Unlike the radioactive dosimeters that lab technicians might wear to give retroactive information about their exposures over the course of several months, "what we want is prospective information—it's a big change in the technology to do that," Balshaw continues. In addition to providing cumulative information about a person's daily exposures, data gathered in real time could eventually allow people to avoid dangerous compounds altogether.
With new funding, Chillrud has teamed up with scientists at Pacific Northwest National Laboratory to make and validate a miniaturized monitoring device that has the ability to track exposures in real time, as well as collect samples for later analysis in the lab. Several concentric rings of evenly spaced ports will collect particulate matter and measure trace gases. Chillrud and his team have a patent in the works that could be finalized later this year, depending on their success in shrinking the rest of the necessary components—such as the batteries to power their device.
Other projects funded by NIH's Exposure Biology Program include a device initially developed for NASA astronauts for future missions to the Moon and Mars. The device uses a tiny cylinder filled with water to collect nanoparticles or particulate matter, as well as optical technologies to count the particles in real time.
Those explorers will be bumping up against alien dust and other unknowns, says developer Sang Young Son of the University of Cincinnati. With a "real wearable sensor," he continues, "we can deduce . . . the kind of air that every individual has been exposed to," whether on the Moon or in a Cincinnati school Earth-side.
The main challenge Son and colleagues face in miniaturizing their stationary monitor has to do with the physical changes in shrinking the cylinder of water—from macrofluidics in the larger stationary sensor (liters of water) to microfluidics (PDF size: 1021 KB) in a tiny channel. One advantage, however, will be the ability to use heat transfer at a microscale. "We can reduce power consumption," Son says. The team has set a goal of 4 years for completion of their project.

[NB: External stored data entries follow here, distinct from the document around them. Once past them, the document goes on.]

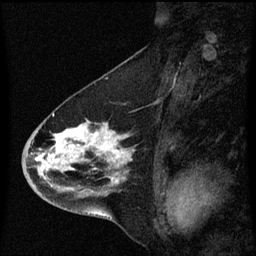
Breast MRI (dynamic contrast-enhanced), one sagittal slice. Slice 29 of 60 in the series (ordered by position). Dynamic contrast-enhanced series, image 2 of 3 at this slice position (ordered by acquisition). 1.5 T. TE 4.2 ms, TR 8.4 ms. 2 mm slice thickness. 256 × 256 image matrix, field of view 200 × 200 mm. Female patient, age 46 years. From the clinical record (not read from this slice): setting: breast cancer imaged before/during neoadjuvant chemotherapy; receptor status: HER2-positive.
Structures marked on this image (semi-automatic segmentation, software-assisted and operator-edited):
- analysis volume of interest (the breast-tissue region the enhancement analysis was run in; not a lesion): bounding box (x1, y1, x2, y2) in pixels: (22, 112, 135, 195)
- tumour enhancement mask (voxels above the 70 % enhancement threshold inside the analysis volume of interest): (43, 126, 131, 183)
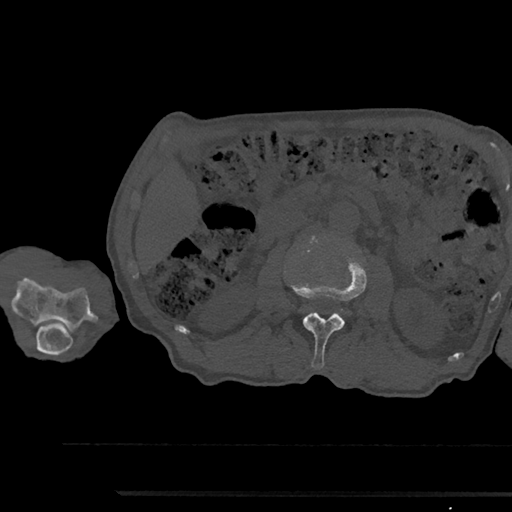
CT including the spine, one axial slice. Slice 545 of 797 in the series (ordered by position). 120 kVp. Bone window (W 1800 / L 400 HU). 0.5 mm slice thickness. 512 × 512 image matrix. Male patient, age 79 years. From the clinical record (not read from this slice): primary cancer: prostate.
Structures marked on this image (semi-automatic segmentation, software-assisted and operator-edited):
- L2 vertebra: box from (x=291, y=246) to (x=366, y=368) px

The NIH program also funded several kinds of "electronic noses" that track mixtures, including one from a team at the University of California Riverside. In the same way that a human nose takes in smells through numerous receptors, the device takes in toxins that interfere conductively with an array of sensors. The result is a complete chemical picture of volatiles and other compounds, almost in real time.
Despite the major breakthroughs now occurring, validation testing for such personal monitoring devices remains several years off. But to Balshaw, the endeavor feels immediately promising. In the next 10–15 years, tiny personal monitors may be tucked into cell phones or whatever the in vogue communications device is, he conjectures, and "some technologies are already out there" that make this seemingly futuristic monitoring closer to reality than fiction.